Personal information
- Full name: Richard William Pineo
- Born: 11 February 1975 (age 51) Ipswich, Suffolk, England
- Nickname: Pinners/MAD DOG
- Batting: Right-handed
- Bowling: Right-arm fast

Domestic team information
- 2004–2005: Dorset
- 1999–2003: Suffolk

Career statistics
| Competition | LA |
| Matches | 6 |
| Runs scored | 18 |
| Batting average | 18.00 |
| 100s/50s | –/- |
| Top score | 11 |
| Balls bowled | 264 |
| Wickets | 7 |
| Bowling average | 25.14 |
| 5 wickets in innings | – |
| 10 wickets in match | – |
| Best bowling | 3/38 |
| Catches/stumpings | 1/- |
- Source: Cricinfo, 9 July 2010

= Richard Pineo =

English cricketer

Richard William Pineo (born 11 February 1975) is an English cricketer. Pineo was a right-handed batsman who bowled right-arm fast. He was born at Ipswich, Suffolk.

Richard made his debut for Suffolk in the 1996 Minor Counties Championship against Bedfordshire. From 1997 to 2003, he represented the county in 29 Minor Counties Championship matches and 9 MCCA Knockout Trophy matches.

He made his List-A debut for Suffolk against Lincolnshire in the 1st round of the 2001 Cheltenham & Gloucester Trophy. From 2001 to 2002, he represented the county in 6 List-A matches. His final List-A match for the county against Northamptonshire in the 3rd round of the 2002 Cheltenham & Gloucester Trophy. In his 6 career List-A matches, he scored 18 runs at a batting average of 18.00, with a high score of 11*. With the ball he took 7 wickets at a bowling average of 25.14, with best figures of 3/38.
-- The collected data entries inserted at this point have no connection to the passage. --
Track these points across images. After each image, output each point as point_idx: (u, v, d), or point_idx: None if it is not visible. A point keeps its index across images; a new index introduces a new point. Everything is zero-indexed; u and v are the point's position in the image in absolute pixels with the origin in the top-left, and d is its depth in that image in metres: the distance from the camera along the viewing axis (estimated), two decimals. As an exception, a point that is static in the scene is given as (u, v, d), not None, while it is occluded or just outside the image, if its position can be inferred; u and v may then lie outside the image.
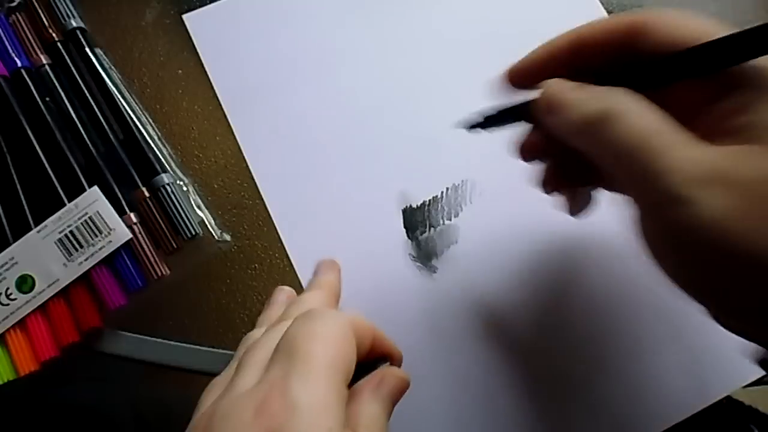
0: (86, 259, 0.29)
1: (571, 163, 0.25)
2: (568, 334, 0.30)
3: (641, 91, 0.21)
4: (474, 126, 0.27)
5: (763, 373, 0.29)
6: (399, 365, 0.26)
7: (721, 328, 0.21)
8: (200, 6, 0.37)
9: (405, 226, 0.32)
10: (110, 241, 0.30)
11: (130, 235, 0.30)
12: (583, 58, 0.23)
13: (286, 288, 0.30)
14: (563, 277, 0.31)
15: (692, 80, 0.21)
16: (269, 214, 0.33)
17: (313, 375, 0.19)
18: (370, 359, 0.24)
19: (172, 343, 0.31)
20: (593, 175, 0.25)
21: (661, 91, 0.21)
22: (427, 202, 0.33)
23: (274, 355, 0.20)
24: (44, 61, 0.33)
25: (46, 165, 0.31)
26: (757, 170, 0.18)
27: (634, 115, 0.20)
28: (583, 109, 0.21)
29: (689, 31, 0.20)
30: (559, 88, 0.22)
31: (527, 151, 0.26)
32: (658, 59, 0.21)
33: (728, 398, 0.28)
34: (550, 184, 0.27)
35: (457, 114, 0.34)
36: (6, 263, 0.29)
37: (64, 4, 0.34)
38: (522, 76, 0.24)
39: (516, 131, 0.26)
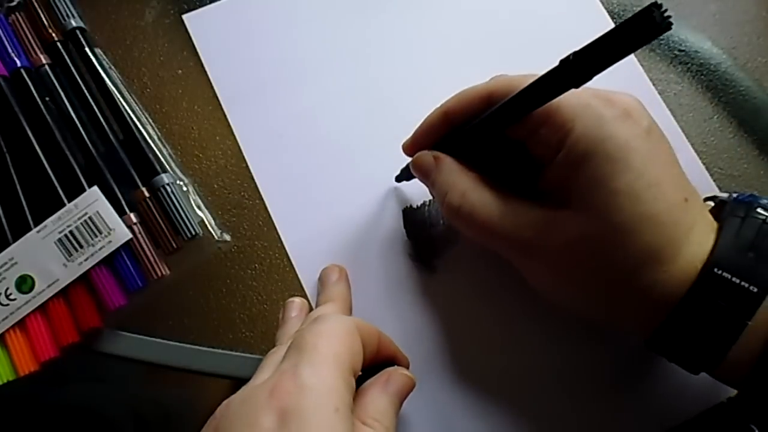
0: (86, 259, 0.29)
1: None
2: (569, 334, 0.30)
3: (484, 145, 0.27)
4: (400, 179, 0.32)
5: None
6: (406, 368, 0.27)
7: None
8: (200, 6, 0.37)
9: (405, 226, 0.32)
10: (110, 241, 0.30)
11: (130, 235, 0.30)
12: (453, 122, 0.27)
13: (297, 300, 0.30)
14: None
15: (536, 140, 0.25)
16: (269, 214, 0.33)
17: (320, 362, 0.21)
18: (378, 363, 0.25)
19: (172, 343, 0.31)
20: None
21: (524, 144, 0.26)
22: (427, 202, 0.33)
23: (285, 354, 0.23)
24: (44, 61, 0.33)
25: (46, 165, 0.31)
26: (561, 240, 0.23)
27: (473, 209, 0.25)
28: (440, 203, 0.27)
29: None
30: (420, 163, 0.28)
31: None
32: (478, 120, 0.26)
33: (728, 398, 0.28)
34: None
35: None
36: (6, 263, 0.29)
37: (63, 4, 0.34)
38: (413, 147, 0.29)
39: None
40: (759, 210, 0.23)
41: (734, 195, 0.25)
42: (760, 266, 0.21)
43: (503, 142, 0.27)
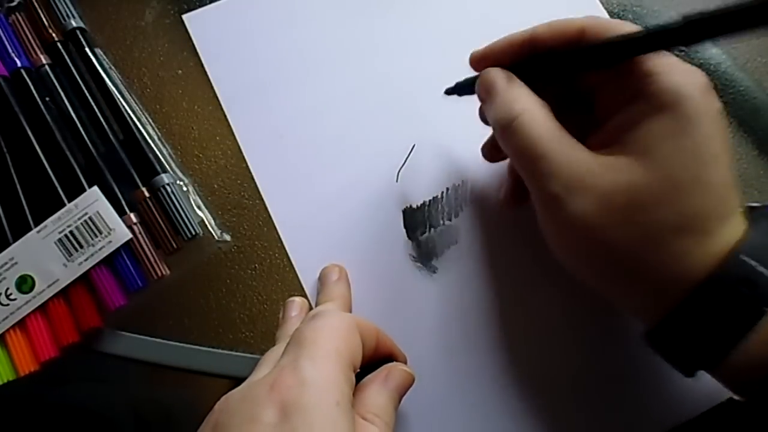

In 2004, he joined Dorset, where he made his debut for the county in the 2004 Minor Counties Championship against Wales Minor Counties. From 2004 to 2005, he represented the county in seven Championship matches, the last of which came against Oxfordshire. He also represented Dorset in three MCCA Knockout Trophy matches, the last of which came against Cornwall. From 2005 to 2007, Pineo played for Havant Cricket Club in the Southern Premier Cricket League.

Richard currently teaches at Woodbridge School and is Head of Sport in the Prep School having moved up from Portsmouth Grammar School in 2006.